(Saved data entries)

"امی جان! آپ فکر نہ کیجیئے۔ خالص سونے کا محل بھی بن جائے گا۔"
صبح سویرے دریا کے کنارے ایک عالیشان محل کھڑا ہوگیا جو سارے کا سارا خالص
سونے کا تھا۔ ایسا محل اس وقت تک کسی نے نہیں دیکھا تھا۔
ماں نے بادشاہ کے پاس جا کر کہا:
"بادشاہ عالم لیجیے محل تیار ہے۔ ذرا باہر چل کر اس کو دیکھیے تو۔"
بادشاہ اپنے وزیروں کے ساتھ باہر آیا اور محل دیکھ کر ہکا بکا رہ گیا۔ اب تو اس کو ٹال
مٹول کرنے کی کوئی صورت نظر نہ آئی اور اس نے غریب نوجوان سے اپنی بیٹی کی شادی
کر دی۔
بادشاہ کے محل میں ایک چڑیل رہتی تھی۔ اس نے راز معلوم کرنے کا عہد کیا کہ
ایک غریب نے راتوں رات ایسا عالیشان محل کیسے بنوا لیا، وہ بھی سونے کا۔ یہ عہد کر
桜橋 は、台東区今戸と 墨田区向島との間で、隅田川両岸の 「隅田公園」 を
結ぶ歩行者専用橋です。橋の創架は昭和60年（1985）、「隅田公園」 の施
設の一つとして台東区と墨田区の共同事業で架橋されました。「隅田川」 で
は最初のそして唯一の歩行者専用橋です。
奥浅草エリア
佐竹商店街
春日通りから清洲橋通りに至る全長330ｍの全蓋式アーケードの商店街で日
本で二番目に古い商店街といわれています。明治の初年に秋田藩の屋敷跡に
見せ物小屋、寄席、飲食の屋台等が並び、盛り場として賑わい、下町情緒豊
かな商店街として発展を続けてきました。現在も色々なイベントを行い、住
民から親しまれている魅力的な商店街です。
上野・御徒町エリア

- _PROBLEM DETAILS_: Only the lines from the first line of the records through the line with "春日通りから清洲橋通りに至る全長330ｍの全蓋式アーケードの商店街で日" should be reproduced, exactly and with nothing added.

- _SOLUTION TO THIS EXERCISE_:
"امی جان! آپ فکر نہ کیجیئے۔ خالص سونے کا محل بھی بن جائے گا۔"
صبح سویرے دریا کے کنارے ایک عالیشان محل کھڑا ہوگیا جو سارے کا سارا خالص
سونے کا تھا۔ ایسا محل اس وقت تک کسی نے نہیں دیکھا تھا۔
ماں نے بادشاہ کے پاس جا کر کہا:
"بادشاہ عالم لیجیے محل تیار ہے۔ ذرا باہر چل کر اس کو دیکھیے تو۔"
بادشاہ اپنے وزیروں کے ساتھ باہر آیا اور محل دیکھ کر ہکا بکا رہ گیا۔ اب تو اس کو ٹال
مٹول کرنے کی کوئی صورت نظر نہ آئی اور اس نے غریب نوجوان سے اپنی بیٹی کی شادی
کر دی۔
بادشاہ کے محل میں ایک چڑیل رہتی تھی۔ اس نے راز معلوم کرنے کا عہد کیا کہ
ایک غریب نے راتوں رات ایسا عالیشان محل کیسے بنوا لیا، وہ بھی سونے کا۔ یہ عہد کر
桜橋 は、台東区今戸と 墨田区向島との間で、隅田川両岸の 「隅田公園」 を
結ぶ歩行者専用橋です。橋の創架は昭和60年（1985）、「隅田公園」 の施
設の一つとして台東区と墨田区の共同事業で架橋されました。「隅田川」 で
は最初のそして唯一の歩行者専用橋です。
奥浅草エリア
佐竹商店街
春日通りから清洲橋通りに至る全長330ｍの全蓋式アーケードの商店街で日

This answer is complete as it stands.